In this regard, the Socimis were the great discovery of the year. Merlin and Hispania, the two largest Socimis by market capitalisation, spent €965 million on hotels, whereby accounting for 36.4% of the total volume invested in Spain.

In terms of Spanish investors, the Socimis and investment funds were followed by Spain’s hotel chains, which accounted for 13.5% of total investment. The Catalan hotel chains H10 and Hotusa were the most active in 2015. They were followed by private investors, such as family offices, which accounted for 8.9%.

In the meantime, overseas investors accounted for 26% of total investment in Spain, with buyers from France being the most active – Accor’s acquisition of four Novotel hotels was a key deal – behind those from Germany – IFA paid €48 million for two properties in the Canary Islands – and Hong Kong – Mandarin purchased the Ritz in Madrid, together with the Saudi group Olayan-.

By type of investor, the funds increased their weight significantly during the year, specifically, up from 30.4% to 53.6% of the total.
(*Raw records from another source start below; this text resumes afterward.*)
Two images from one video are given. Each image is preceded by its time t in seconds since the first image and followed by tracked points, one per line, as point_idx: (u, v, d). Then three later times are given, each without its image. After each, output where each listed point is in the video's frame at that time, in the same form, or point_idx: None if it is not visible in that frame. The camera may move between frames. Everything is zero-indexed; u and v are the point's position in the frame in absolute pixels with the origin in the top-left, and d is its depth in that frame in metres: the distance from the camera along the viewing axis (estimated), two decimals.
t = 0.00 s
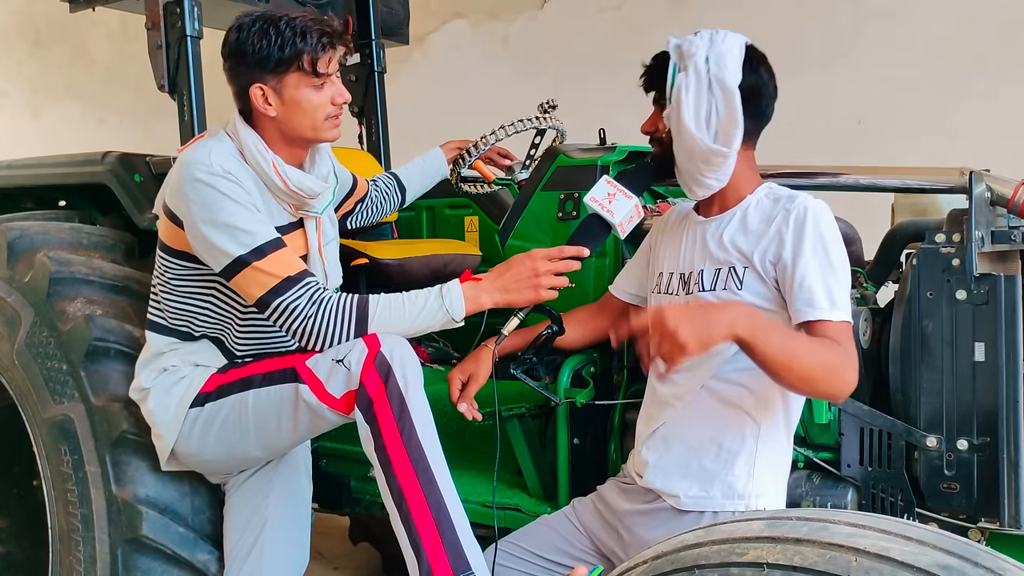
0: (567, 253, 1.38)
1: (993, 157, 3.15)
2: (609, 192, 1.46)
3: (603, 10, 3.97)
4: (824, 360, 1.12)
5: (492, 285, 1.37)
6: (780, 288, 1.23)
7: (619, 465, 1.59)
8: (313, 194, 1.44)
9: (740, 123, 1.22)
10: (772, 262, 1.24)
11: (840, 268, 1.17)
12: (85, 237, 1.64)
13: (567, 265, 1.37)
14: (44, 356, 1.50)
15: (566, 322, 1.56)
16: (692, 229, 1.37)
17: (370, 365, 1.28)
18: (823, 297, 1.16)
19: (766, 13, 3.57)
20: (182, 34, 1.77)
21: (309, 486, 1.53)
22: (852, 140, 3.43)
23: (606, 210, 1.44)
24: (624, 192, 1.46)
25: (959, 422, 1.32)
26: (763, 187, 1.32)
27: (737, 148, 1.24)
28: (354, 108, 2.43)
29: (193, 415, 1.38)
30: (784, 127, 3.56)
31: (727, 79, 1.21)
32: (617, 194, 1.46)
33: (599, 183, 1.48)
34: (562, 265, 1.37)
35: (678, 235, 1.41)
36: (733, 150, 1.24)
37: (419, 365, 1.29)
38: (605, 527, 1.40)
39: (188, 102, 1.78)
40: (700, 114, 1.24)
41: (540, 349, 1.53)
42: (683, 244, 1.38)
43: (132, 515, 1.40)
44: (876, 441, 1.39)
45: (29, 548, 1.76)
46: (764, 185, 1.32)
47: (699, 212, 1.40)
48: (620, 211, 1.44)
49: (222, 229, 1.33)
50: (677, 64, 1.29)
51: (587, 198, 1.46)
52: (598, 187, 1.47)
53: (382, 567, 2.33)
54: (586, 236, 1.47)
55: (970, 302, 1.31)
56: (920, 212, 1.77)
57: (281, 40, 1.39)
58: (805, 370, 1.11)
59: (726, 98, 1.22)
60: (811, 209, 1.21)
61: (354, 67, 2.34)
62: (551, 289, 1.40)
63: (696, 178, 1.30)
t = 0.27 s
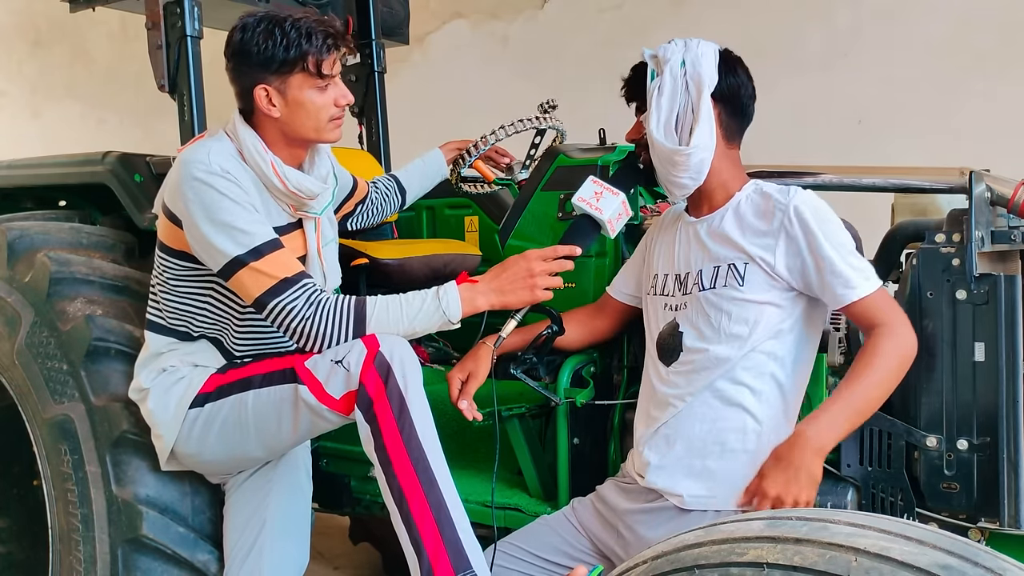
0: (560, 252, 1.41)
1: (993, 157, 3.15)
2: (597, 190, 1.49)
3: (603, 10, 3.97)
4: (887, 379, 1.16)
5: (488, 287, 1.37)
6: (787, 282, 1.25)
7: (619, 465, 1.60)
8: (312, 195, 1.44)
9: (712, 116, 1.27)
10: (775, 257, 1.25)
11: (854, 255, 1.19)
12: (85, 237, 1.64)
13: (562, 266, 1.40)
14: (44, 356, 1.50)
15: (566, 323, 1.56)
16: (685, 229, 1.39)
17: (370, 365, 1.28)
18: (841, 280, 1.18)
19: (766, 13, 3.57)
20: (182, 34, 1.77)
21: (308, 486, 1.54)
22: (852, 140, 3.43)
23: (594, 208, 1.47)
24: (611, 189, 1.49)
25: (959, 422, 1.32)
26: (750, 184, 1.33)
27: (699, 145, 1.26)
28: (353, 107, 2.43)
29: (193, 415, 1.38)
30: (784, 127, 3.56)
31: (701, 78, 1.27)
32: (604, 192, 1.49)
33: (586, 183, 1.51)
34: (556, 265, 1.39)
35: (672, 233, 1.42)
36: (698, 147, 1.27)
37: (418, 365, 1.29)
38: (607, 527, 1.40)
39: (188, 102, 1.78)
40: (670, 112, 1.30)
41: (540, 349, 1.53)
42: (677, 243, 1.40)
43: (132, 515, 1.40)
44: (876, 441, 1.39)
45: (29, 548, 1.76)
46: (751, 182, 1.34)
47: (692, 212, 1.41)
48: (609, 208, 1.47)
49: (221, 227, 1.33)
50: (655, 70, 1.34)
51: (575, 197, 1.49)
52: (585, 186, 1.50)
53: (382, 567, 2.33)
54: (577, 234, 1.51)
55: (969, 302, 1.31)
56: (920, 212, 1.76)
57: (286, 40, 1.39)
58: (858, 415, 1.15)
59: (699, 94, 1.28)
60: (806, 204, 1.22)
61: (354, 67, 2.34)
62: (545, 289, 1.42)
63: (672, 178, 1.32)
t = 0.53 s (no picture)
0: (557, 251, 1.40)
1: (993, 157, 3.15)
2: (591, 189, 1.47)
3: (603, 10, 3.97)
4: (922, 352, 1.18)
5: (486, 287, 1.37)
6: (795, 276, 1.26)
7: (619, 465, 1.59)
8: (312, 195, 1.44)
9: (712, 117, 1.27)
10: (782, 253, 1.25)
11: (863, 240, 1.20)
12: (85, 237, 1.64)
13: (558, 264, 1.39)
14: (44, 356, 1.50)
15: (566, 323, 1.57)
16: (687, 230, 1.39)
17: (369, 365, 1.28)
18: (859, 266, 1.19)
19: (766, 13, 3.57)
20: (182, 34, 1.77)
21: (309, 486, 1.54)
22: (852, 140, 3.42)
23: (590, 207, 1.46)
24: (606, 188, 1.48)
25: (959, 422, 1.32)
26: (750, 183, 1.33)
27: (703, 144, 1.26)
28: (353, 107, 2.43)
29: (193, 416, 1.38)
30: (784, 127, 3.56)
31: (703, 78, 1.27)
32: (598, 191, 1.48)
33: (580, 182, 1.49)
34: (554, 264, 1.39)
35: (673, 234, 1.42)
36: (702, 149, 1.27)
37: (418, 365, 1.29)
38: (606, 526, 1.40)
39: (188, 102, 1.78)
40: (673, 112, 1.29)
41: (540, 349, 1.53)
42: (679, 243, 1.39)
43: (132, 515, 1.40)
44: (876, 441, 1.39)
45: (29, 548, 1.76)
46: (752, 181, 1.34)
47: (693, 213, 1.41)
48: (604, 207, 1.46)
49: (221, 226, 1.33)
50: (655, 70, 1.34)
51: (570, 197, 1.47)
52: (579, 186, 1.48)
53: (382, 567, 2.33)
54: (574, 234, 1.47)
55: (969, 302, 1.31)
56: (920, 211, 1.76)
57: (289, 40, 1.39)
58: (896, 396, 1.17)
59: (701, 95, 1.28)
60: (808, 201, 1.23)
61: (354, 67, 2.34)
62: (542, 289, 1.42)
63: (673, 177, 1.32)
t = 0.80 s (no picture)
0: (557, 251, 1.40)
1: (993, 157, 3.14)
2: (592, 188, 1.47)
3: (602, 10, 3.97)
4: (928, 352, 1.18)
5: (485, 287, 1.37)
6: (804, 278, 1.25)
7: (619, 465, 1.59)
8: (312, 195, 1.44)
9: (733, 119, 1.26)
10: (790, 256, 1.25)
11: (873, 242, 1.20)
12: (85, 237, 1.64)
13: (558, 264, 1.39)
14: (44, 356, 1.50)
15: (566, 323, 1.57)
16: (695, 230, 1.38)
17: (369, 365, 1.28)
18: (866, 269, 1.19)
19: (766, 13, 3.57)
20: (182, 34, 1.77)
21: (309, 486, 1.54)
22: (852, 140, 3.42)
23: (590, 206, 1.46)
24: (606, 187, 1.48)
25: (959, 422, 1.33)
26: (764, 184, 1.32)
27: (726, 146, 1.26)
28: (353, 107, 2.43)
29: (193, 416, 1.38)
30: (784, 127, 3.56)
31: (724, 75, 1.25)
32: (599, 190, 1.47)
33: (581, 182, 1.49)
34: (554, 264, 1.39)
35: (681, 236, 1.41)
36: (726, 150, 1.26)
37: (418, 364, 1.29)
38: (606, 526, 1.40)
39: (188, 102, 1.78)
40: (694, 112, 1.28)
41: (540, 349, 1.52)
42: (688, 244, 1.38)
43: (133, 515, 1.40)
44: (876, 441, 1.39)
45: (30, 548, 1.76)
46: (764, 182, 1.34)
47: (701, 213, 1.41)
48: (605, 206, 1.45)
49: (222, 226, 1.33)
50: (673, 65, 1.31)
51: (570, 196, 1.47)
52: (580, 185, 1.48)
53: (382, 567, 2.33)
54: (574, 233, 1.47)
55: (970, 302, 1.31)
56: (920, 212, 1.76)
57: (289, 40, 1.39)
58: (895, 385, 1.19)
59: (722, 94, 1.26)
60: (817, 204, 1.22)
61: (354, 67, 2.34)
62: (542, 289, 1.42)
63: (691, 177, 1.31)
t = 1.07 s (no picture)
0: (556, 249, 1.40)
1: (993, 157, 3.14)
2: (591, 186, 1.48)
3: (602, 10, 3.97)
4: (936, 362, 1.18)
5: (485, 286, 1.36)
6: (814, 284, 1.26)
7: (620, 466, 1.58)
8: (312, 193, 1.44)
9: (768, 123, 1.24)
10: (804, 263, 1.25)
11: (889, 252, 1.20)
12: (85, 237, 1.64)
13: (557, 262, 1.38)
14: (44, 356, 1.50)
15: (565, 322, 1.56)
16: (704, 233, 1.38)
17: (369, 366, 1.28)
18: (878, 279, 1.20)
19: (766, 13, 3.57)
20: (182, 34, 1.77)
21: (309, 486, 1.54)
22: (853, 140, 3.42)
23: (590, 204, 1.46)
24: (606, 185, 1.48)
25: (959, 422, 1.33)
26: (777, 189, 1.32)
27: (766, 153, 1.25)
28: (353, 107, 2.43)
29: (193, 416, 1.38)
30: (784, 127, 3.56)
31: (757, 78, 1.23)
32: (599, 188, 1.48)
33: (580, 179, 1.49)
34: (552, 262, 1.38)
35: (688, 238, 1.41)
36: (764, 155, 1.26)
37: (418, 364, 1.29)
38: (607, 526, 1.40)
39: (188, 102, 1.78)
40: (730, 117, 1.25)
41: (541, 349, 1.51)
42: (698, 248, 1.38)
43: (132, 515, 1.40)
44: (876, 441, 1.39)
45: (29, 548, 1.76)
46: (779, 187, 1.33)
47: (708, 215, 1.42)
48: (604, 204, 1.46)
49: (222, 228, 1.33)
50: (703, 64, 1.28)
51: (570, 195, 1.47)
52: (580, 182, 1.48)
53: (382, 567, 2.33)
54: (574, 232, 1.47)
55: (970, 302, 1.31)
56: (920, 212, 1.76)
57: (286, 40, 1.39)
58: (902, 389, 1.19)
59: (756, 99, 1.24)
60: (834, 212, 1.23)
61: (354, 67, 2.34)
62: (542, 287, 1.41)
63: (723, 182, 1.31)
Hotel groups and private investors lost steam, in contrast to the real estate companies, which recorded a slight rise.

The Canary Islands accounted for 29.6% of total investment, benefiting from the upturn that Spain’s tourism industry is experiencing at the moment due to (political) instability in other competing countries in the Mediterranean. 31 hotels were sold there in total, primarily as a result of the partnership between Meliá and Starwood Capital, as well as due to the creation of Bay, the first pure hotel Socimi, by Barceló and Hispania.

Recovery

Madrid was the second most popular destination, accounting for 23.5% of total investment. The price paid for the Ritz hotel – €778,000 per room – was the highest recorded in Spain. Half of the operations involved five-star hotels and 43% involved four-star hotels.

Occupancy rates have improved in the Spanish capital, but the average price there continues to fall below its pre-crisis levels.
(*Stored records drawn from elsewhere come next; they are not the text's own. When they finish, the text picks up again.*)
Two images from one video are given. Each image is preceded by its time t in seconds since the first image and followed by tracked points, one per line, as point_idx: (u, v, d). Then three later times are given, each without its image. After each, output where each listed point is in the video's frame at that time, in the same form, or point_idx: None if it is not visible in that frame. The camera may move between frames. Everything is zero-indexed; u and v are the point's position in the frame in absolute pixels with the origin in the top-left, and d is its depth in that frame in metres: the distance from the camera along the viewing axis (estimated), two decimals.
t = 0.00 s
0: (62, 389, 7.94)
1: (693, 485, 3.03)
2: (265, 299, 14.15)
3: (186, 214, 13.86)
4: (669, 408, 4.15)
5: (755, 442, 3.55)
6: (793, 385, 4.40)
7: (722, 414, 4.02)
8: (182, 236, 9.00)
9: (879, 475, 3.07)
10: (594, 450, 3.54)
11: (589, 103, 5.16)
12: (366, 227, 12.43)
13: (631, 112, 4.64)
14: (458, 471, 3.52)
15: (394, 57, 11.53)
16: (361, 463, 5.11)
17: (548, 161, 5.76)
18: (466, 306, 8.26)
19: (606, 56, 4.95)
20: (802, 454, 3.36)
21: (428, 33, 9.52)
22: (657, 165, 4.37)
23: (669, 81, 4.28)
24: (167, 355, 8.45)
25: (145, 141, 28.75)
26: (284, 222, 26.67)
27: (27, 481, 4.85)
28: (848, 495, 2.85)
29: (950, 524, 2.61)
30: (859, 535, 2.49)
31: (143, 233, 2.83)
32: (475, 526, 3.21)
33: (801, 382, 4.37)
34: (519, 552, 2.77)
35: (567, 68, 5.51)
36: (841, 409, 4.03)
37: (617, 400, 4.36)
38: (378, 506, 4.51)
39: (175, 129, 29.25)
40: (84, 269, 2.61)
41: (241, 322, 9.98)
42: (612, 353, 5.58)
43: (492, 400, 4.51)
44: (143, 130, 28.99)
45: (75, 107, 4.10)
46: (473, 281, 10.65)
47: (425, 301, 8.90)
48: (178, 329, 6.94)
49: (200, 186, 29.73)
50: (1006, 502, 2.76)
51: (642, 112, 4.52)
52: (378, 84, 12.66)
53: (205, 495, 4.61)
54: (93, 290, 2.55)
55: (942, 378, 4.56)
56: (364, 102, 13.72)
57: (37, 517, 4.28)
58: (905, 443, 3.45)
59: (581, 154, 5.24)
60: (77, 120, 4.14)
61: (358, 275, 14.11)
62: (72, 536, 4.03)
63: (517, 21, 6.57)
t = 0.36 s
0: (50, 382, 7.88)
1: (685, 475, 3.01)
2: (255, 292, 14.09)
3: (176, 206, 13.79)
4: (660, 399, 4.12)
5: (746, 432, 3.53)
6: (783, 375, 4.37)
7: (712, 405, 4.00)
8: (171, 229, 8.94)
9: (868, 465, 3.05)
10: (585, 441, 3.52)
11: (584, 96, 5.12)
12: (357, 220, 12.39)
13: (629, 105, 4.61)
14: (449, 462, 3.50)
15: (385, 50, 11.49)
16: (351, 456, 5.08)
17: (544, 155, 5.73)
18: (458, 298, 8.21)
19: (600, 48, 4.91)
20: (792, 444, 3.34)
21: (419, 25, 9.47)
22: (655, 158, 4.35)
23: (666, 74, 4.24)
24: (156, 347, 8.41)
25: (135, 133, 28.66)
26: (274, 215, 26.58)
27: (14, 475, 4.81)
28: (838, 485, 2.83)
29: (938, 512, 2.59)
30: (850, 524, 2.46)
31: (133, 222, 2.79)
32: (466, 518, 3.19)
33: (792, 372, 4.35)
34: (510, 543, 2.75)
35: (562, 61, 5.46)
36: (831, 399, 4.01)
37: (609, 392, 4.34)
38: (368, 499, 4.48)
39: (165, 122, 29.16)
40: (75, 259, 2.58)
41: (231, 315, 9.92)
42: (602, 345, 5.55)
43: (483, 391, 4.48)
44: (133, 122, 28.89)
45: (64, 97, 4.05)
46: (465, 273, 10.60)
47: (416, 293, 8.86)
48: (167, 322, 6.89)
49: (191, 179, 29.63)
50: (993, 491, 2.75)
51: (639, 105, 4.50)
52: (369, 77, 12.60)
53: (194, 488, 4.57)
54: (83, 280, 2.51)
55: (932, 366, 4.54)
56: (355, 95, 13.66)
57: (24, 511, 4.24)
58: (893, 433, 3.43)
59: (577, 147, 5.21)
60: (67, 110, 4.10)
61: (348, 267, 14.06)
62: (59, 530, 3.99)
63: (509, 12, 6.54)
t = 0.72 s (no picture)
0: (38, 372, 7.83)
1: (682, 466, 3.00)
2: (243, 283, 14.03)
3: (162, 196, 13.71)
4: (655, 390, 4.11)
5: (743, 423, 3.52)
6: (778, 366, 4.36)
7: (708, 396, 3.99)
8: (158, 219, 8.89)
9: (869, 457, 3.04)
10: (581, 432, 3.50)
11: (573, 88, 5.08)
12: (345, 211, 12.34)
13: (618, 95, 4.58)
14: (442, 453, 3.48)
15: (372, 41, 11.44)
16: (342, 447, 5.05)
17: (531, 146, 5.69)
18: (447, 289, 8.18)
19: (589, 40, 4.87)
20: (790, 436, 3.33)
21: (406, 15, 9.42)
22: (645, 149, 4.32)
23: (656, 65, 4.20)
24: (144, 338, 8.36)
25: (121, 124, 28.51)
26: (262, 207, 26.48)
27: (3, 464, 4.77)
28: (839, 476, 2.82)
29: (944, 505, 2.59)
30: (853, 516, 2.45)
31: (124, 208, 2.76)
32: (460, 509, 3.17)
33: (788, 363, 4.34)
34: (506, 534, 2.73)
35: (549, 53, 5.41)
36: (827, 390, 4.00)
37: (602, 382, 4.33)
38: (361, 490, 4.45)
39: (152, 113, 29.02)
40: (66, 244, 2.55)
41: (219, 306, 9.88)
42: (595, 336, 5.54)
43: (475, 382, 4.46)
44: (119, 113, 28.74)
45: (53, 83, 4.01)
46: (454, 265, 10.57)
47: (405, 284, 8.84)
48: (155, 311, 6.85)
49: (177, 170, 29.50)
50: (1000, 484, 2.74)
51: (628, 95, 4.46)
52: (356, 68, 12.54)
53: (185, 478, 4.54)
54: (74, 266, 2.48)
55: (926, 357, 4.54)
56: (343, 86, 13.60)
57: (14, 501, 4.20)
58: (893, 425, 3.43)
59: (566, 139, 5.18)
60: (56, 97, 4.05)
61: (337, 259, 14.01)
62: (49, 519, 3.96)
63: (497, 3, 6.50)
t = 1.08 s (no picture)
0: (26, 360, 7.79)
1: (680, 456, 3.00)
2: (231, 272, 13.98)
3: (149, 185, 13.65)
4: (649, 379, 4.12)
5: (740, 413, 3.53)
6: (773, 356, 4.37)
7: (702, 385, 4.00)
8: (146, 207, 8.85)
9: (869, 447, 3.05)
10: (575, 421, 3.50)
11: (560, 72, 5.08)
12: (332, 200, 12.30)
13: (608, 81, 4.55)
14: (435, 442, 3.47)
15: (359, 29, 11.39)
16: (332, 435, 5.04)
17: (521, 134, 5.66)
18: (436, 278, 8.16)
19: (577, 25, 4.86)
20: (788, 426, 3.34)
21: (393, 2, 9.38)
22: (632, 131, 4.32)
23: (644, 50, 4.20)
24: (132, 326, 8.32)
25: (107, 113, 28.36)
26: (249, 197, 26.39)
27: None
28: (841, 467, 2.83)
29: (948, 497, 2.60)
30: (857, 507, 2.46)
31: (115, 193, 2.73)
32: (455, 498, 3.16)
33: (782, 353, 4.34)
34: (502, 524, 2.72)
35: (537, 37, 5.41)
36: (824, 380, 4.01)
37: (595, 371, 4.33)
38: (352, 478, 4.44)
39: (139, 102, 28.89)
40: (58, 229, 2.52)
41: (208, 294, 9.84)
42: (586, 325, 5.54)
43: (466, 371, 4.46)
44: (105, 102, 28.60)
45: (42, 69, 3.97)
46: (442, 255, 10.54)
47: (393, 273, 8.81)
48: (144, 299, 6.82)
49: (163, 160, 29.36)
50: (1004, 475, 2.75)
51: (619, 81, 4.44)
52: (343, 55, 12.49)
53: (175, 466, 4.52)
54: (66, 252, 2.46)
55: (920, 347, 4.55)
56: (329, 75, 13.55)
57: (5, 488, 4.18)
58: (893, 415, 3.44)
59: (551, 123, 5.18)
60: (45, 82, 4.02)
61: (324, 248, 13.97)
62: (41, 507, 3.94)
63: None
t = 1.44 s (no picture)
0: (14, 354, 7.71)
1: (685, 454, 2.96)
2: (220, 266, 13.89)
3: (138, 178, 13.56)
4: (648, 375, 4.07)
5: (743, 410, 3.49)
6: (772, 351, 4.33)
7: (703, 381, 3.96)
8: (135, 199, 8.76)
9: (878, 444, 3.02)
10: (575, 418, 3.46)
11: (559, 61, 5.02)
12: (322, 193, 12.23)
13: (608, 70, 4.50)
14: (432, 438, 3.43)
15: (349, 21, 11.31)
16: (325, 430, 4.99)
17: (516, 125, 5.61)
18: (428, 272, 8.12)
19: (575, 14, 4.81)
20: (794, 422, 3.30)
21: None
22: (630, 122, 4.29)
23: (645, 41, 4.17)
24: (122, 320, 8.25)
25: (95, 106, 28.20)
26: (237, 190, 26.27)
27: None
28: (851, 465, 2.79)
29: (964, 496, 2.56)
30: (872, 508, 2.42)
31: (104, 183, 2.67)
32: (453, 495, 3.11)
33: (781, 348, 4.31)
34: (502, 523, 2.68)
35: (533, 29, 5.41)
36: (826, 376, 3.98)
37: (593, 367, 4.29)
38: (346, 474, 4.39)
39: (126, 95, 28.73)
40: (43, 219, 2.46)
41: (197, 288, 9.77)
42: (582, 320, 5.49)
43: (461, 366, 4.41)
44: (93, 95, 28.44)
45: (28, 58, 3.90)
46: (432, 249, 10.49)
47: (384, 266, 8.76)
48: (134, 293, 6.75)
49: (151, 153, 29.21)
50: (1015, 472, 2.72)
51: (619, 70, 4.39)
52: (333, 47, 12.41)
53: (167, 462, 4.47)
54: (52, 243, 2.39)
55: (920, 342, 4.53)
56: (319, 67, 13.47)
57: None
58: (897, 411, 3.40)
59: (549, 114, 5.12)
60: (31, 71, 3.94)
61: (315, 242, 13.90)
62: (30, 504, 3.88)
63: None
In the Balearic Islands, hotels worth more than €445 million were sold – 16.8% of the total – , above Barcelona, where 14 transactions worth €340 million were signed – accounting for 14% – above all, involving four-star properties. Despite the moratorium imposed by the mayoress Ada Colau, the Catalan city is the country’s leader in terms of profitability and the outlook there is positive.

Another trend in 2015 was the sale of hotel portfolios. 78 of the 143 hotels that changed hands belonged to a larger batch. This year, more operations of this type are expected, albeit smaller in value; and overseas Socimis and investors are expected to play a more active role. According to JLL, investment in 2016 could reach similar levels to those seen last year.